───── SUPPLIED RECORDS

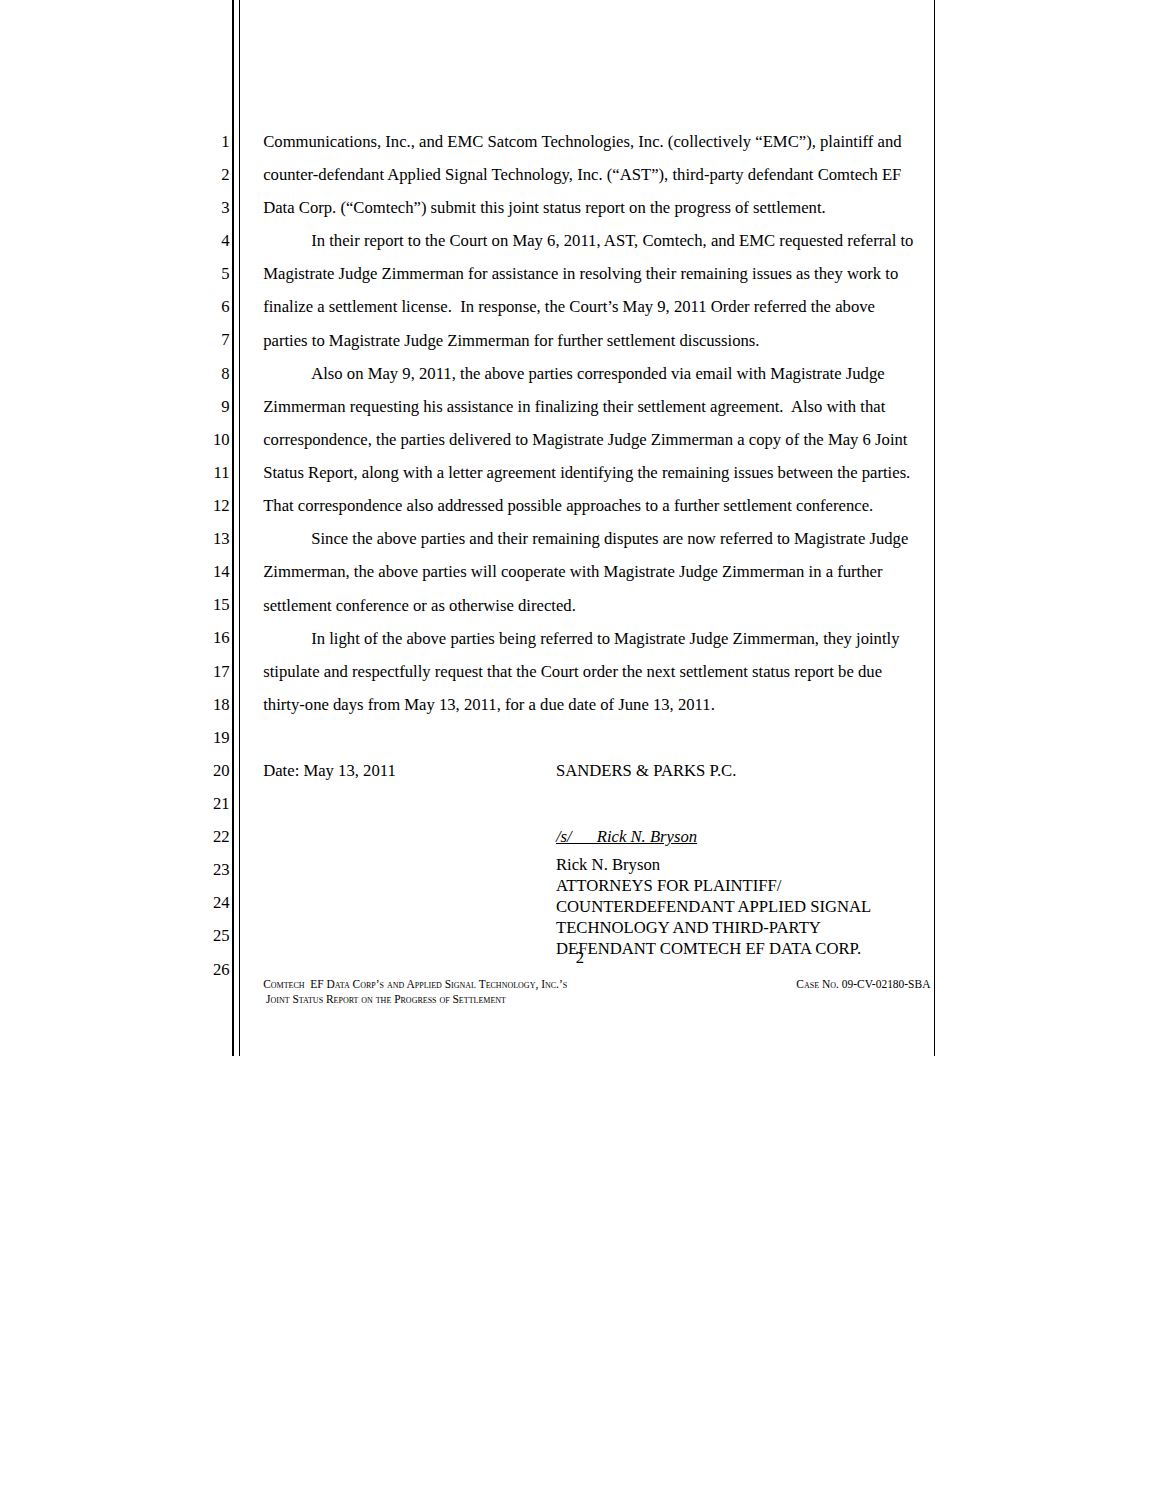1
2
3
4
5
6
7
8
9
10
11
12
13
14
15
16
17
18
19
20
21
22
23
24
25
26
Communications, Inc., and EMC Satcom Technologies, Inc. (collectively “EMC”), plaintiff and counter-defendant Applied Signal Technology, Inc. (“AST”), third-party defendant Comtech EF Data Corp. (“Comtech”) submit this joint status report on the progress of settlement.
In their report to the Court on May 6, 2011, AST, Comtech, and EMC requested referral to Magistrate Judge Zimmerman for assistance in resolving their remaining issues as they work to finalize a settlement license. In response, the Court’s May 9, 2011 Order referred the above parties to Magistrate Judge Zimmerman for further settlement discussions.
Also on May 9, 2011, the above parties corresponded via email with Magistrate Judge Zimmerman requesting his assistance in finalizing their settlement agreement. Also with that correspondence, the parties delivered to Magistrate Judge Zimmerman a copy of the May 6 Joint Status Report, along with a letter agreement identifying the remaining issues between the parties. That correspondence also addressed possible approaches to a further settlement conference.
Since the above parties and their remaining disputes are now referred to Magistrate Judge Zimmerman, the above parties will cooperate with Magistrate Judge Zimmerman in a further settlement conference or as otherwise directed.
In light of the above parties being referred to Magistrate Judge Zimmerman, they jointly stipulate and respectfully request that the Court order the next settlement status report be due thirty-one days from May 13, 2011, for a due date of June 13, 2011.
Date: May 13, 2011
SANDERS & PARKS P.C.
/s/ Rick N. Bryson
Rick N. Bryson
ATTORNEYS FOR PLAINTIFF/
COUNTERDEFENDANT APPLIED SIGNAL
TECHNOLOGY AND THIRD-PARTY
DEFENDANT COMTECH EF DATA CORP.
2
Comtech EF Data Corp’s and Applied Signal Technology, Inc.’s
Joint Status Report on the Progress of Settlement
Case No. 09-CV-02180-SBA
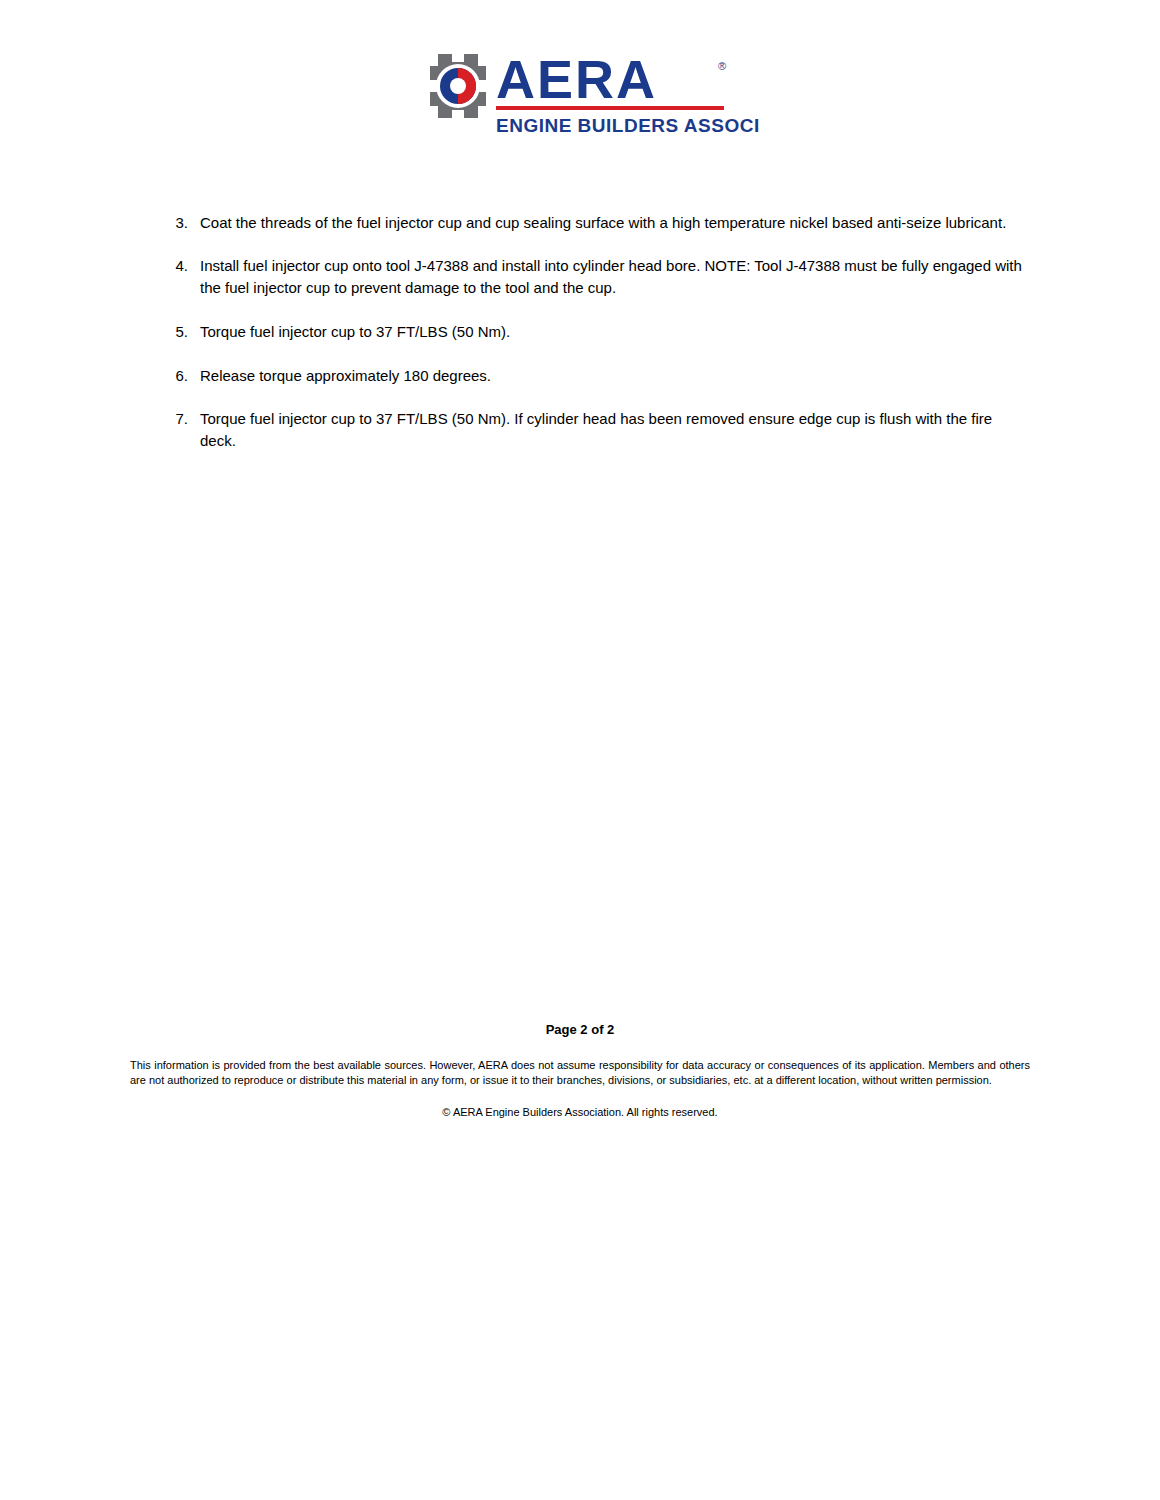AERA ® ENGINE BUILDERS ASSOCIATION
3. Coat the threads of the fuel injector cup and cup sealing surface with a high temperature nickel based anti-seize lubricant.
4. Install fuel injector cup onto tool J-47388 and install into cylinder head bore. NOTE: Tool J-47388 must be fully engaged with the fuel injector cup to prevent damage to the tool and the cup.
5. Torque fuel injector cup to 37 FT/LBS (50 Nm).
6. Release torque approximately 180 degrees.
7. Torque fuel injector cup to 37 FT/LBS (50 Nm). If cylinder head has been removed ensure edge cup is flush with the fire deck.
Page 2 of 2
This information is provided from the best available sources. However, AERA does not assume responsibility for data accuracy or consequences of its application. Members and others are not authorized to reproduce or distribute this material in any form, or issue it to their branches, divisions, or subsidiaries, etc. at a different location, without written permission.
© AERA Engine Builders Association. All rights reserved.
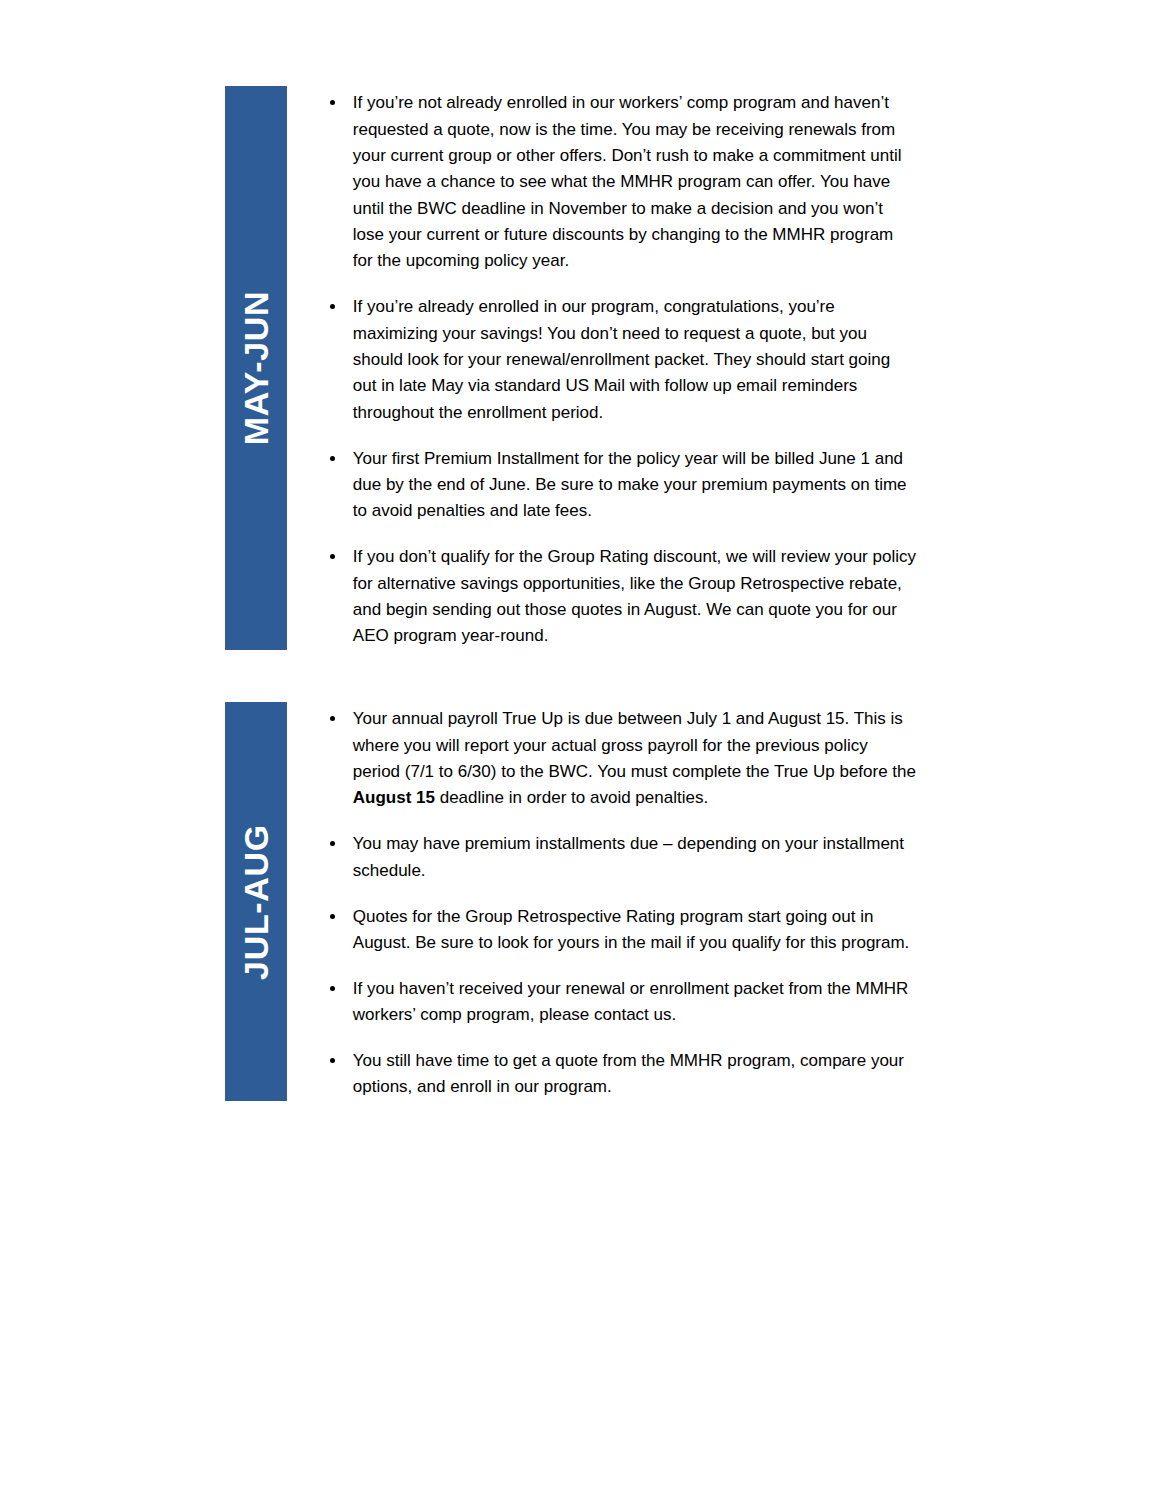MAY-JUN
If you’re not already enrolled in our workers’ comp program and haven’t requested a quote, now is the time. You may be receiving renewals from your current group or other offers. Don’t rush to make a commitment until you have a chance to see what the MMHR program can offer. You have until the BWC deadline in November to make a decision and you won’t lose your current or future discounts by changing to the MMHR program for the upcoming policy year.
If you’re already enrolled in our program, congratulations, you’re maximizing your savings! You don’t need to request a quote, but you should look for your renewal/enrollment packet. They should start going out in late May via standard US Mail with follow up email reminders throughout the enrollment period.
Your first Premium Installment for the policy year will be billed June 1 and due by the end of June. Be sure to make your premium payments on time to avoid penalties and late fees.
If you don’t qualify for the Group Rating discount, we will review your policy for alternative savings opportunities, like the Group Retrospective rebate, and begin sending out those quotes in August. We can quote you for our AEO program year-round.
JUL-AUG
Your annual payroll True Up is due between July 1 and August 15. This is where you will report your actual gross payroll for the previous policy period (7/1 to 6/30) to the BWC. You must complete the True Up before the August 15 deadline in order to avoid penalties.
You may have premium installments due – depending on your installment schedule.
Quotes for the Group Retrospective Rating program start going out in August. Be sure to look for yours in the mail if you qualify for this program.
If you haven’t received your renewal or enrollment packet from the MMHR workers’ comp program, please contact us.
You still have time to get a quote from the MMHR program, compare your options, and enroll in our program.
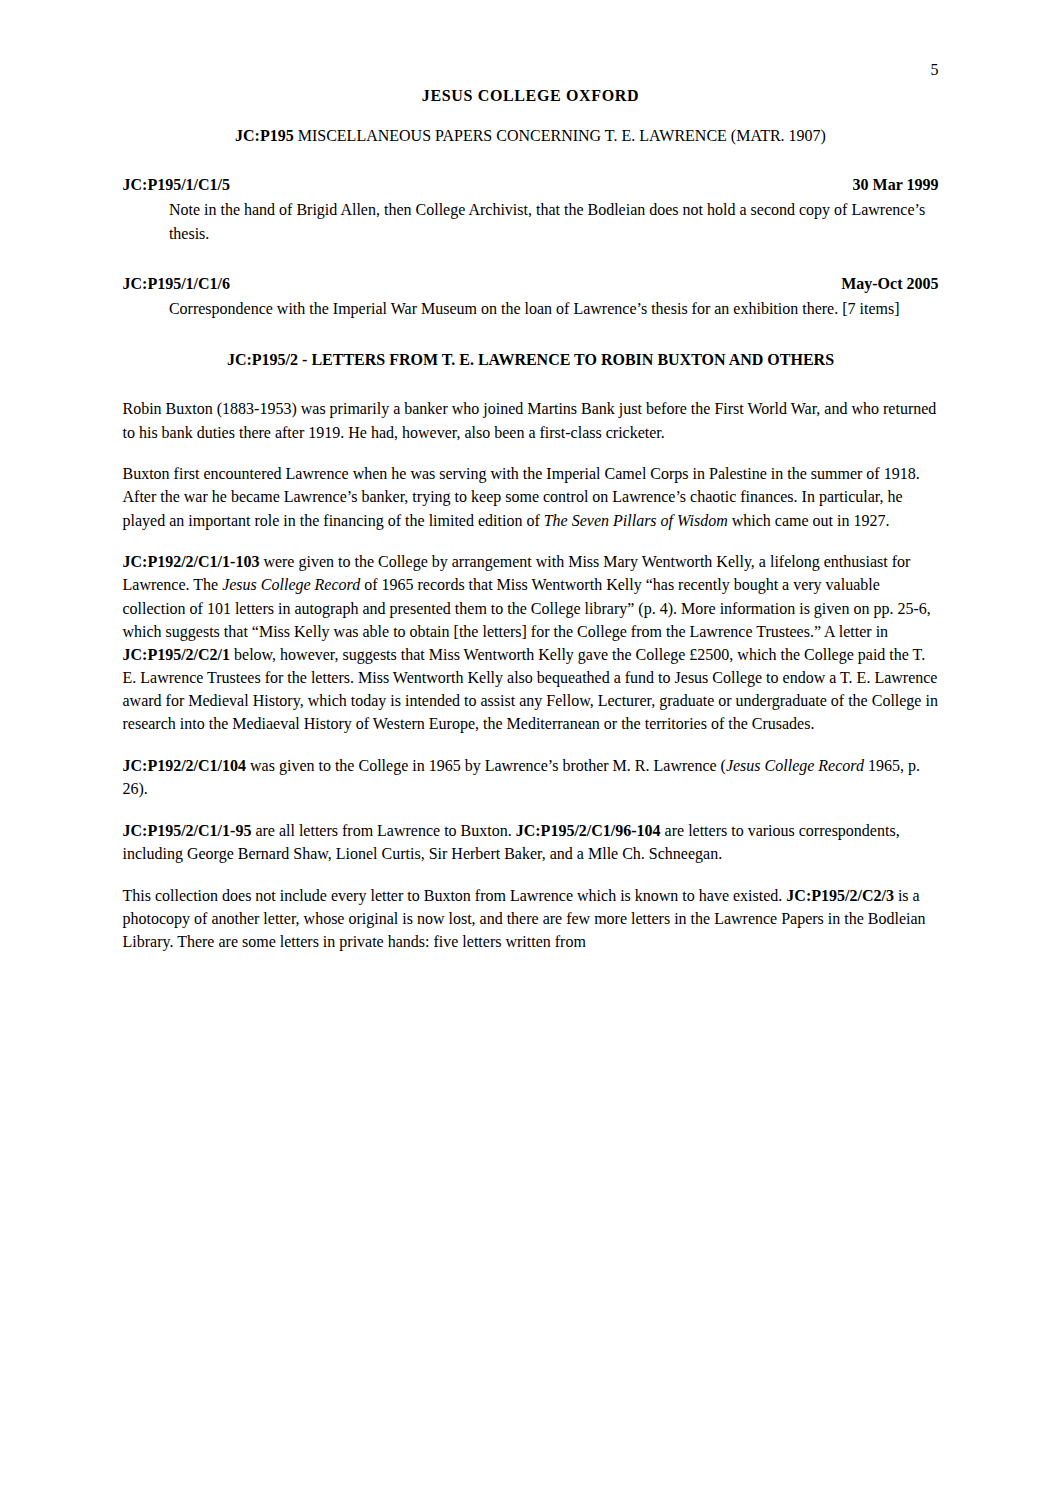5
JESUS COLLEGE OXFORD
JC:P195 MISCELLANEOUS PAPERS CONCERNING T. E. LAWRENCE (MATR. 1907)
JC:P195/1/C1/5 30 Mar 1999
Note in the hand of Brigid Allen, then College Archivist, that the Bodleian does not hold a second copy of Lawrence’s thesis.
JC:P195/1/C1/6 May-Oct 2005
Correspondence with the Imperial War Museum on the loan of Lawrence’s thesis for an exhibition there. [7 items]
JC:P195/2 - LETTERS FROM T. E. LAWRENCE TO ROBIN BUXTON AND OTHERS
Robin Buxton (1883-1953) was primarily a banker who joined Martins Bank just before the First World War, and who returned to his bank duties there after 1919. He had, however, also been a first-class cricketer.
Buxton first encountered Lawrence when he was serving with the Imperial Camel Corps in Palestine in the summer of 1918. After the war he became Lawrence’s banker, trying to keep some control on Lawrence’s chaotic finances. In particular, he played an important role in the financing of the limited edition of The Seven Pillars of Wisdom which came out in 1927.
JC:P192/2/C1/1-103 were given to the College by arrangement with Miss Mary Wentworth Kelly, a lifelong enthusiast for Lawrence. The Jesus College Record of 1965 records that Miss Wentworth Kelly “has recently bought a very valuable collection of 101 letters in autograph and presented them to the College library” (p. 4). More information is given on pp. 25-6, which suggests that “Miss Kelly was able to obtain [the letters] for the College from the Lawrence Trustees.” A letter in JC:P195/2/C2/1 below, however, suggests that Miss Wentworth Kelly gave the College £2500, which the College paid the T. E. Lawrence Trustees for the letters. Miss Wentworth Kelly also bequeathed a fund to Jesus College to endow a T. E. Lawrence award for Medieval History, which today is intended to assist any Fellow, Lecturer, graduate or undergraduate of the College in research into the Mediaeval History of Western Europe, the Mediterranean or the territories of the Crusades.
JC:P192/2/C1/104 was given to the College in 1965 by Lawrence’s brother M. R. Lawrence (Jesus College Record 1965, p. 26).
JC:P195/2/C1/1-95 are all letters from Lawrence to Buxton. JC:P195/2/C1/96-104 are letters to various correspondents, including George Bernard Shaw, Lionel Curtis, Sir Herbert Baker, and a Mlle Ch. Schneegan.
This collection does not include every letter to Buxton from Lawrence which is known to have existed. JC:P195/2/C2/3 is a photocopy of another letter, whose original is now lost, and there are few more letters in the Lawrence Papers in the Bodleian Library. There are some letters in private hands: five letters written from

──────────

After locating the line with "Note in the" above, return that line and every later line through the one with "Buxton first encountered", word for word and with nothing else.

Note in the hand of Brigid Allen, then College Archivist, that the Bodleian does not hold a second copy of Lawrence’s thesis.
JC:P195/1/C1/6 May-Oct 2005
Correspondence with the Imperial War Museum on the loan of Lawrence’s thesis for an exhibition there. [7 items]
JC:P195/2 - LETTERS FROM T. E. LAWRENCE TO ROBIN BUXTON AND OTHERS
Robin Buxton (1883-1953) was primarily a banker who joined Martins Bank just before the First World War, and who returned to his bank duties there after 1919. He had, however, also been a first-class cricketer.
Buxton first encountered Lawrence when he was serving with the Imperial Camel Corps in Palestine in the summer of 1918. After the war he became Lawrence’s banker, trying to keep some control on Lawrence’s chaotic finances. In particular, he played an important role in the financing of the limited edition of The Seven Pillars of Wisdom which came out in 1927.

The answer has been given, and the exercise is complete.